Tasks to complete →
(A) Summarize the discussion of required school reading in two sentences.
(B) Print the records from their first line through the line containing "avec Hollie Bennett qui jouera les", with both ends included.

Selected passage →
Not to start a flame war over book choice but forcing kids to read the Bible, Homer's Iliad, and Shakespeare are probably what is causing such marked disinterest in the first place. There are so many interesting and valuable works of writing, fiction and non-fiction, that can captivate and entertain modern children that aren't unapproachable tomes translated from ancient, dead languages, or written in Iambic Pentameter.

One of the first plays I read that actually interested me in Theater was Waiting for Godot. Reading The Stranger in high school exposed me to so many new and complex ideas. Even extremely recent books like "Something that May Shock and Discredit You" by Daniel M. Lavery or "Trick Mirror" by Jia Tolentino are fascinating works of the modern American Canon. I'm not Polish but I'm sure there are equally relevant works in Polish.

If you think kids just prefer to watch a "movie based on a book" maybe stop making them read boring books that truly lack lots of meaningful relevance to their lives today.

And seriously, stop making kids read The Bible as a literary lesson. Nothing made me dis-engage in school like being told "I know you're Jewish and this feels like proselytizing, but I promise, this is purely a lesson in literature, nothing more". That is proven to be a lie when King James's edition is selected over an English translation of the Torah, and when no other non-Christian religious texts are selected for literary evaluation...

Where and when did you go to school such that you were given a Bible to read? I started school in the US in the 1970s and never saw or heard anything more religious than the Pledge of Allegiance or a Christmas decoration.
Poland has mandatory Bible reading/analysis at primary school level (4th-6th grade). [1]

[1] - “Biblia: stworzenie świata i człowieka oraz wybrane przypowieści ewangeliczne, w tym o siewcy, o talentach, o pannach roztropnych, o miłosiernym Samarytaninie” ( https://isap.sejm.gov.pl/isap.nsf/download.xsp/WDU2017000035... )

Yep, I also remember reading and analysing the Hiob story.
Still, to be fair, those are just short fragments of the Bible. Nobody asks kids to read the whole Bible. Also, at least when I was a child, we read Bible in comparison with other ancient texts. Last but not the least, so many books/poems are inspired by Bible, that's it difficult to understand them without at least glimpsing over the Bible itself.
Here is the list of school districts in CA alone: https://en.wikipedia.org/wiki/List_of_school_districts_in_Ca...

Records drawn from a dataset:
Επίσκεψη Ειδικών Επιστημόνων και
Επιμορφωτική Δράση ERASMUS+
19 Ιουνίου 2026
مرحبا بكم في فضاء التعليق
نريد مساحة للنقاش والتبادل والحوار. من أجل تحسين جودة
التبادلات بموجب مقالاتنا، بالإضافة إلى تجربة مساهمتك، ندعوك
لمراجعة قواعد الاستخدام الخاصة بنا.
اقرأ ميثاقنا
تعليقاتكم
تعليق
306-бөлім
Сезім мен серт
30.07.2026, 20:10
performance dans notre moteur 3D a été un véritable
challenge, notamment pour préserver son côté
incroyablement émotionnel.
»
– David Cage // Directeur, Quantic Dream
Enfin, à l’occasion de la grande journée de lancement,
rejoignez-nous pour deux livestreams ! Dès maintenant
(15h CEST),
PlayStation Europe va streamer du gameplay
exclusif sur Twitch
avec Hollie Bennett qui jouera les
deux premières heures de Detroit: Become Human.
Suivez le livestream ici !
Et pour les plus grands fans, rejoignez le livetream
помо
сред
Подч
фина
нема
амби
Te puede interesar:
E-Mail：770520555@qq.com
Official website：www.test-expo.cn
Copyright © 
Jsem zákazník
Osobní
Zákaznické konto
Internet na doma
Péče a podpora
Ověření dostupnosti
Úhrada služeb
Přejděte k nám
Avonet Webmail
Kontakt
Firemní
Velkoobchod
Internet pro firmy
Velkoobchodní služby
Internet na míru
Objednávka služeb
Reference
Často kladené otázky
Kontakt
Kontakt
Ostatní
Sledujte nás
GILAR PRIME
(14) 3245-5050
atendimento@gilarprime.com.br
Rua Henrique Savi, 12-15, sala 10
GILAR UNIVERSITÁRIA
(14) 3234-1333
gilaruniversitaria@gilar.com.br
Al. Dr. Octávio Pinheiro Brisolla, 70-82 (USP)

Answers given →
(A) One commenter argues that making children read the Bible, Homer's Iliad, and Shakespeare likely causes their disinterest, recommends more approachable works such as Waiting for Godot and The Stranger, and objects to the Bible being taught as a literary lesson. Others reply that Poland requires Bible reading and analysis in primary school, though only short fragments are read, sometimes alongside other ancient texts, and that many books and poems are hard to understand without some familiarity with the Bible.

(B)
Επίσκεψη Ειδικών Επιστημόνων και
Επιμορφωτική Δράση ERASMUS+
19 Ιουνίου 2026
مرحبا بكم في فضاء التعليق
نريد مساحة للنقاش والتبادل والحوار. من أجل تحسين جودة
التبادلات بموجب مقالاتنا، بالإضافة إلى تجربة مساهمتك، ندعوك
لمراجعة قواعد الاستخدام الخاصة بنا.
اقرأ ميثاقنا
تعليقاتكم
تعليق
306-бөлім
Сезім мен серт
30.07.2026, 20:10
performance dans notre moteur 3D a été un véritable
challenge, notamment pour préserver son côté
incroyablement émotionnel.
»
– David Cage // Directeur, Quantic Dream
Enfin, à l’occasion de la grande journée de lancement,
rejoignez-nous pour deux livestreams ! Dès maintenant
(15h CEST),
PlayStation Europe va streamer du gameplay
exclusif sur Twitch
avec Hollie Bennett qui jouera les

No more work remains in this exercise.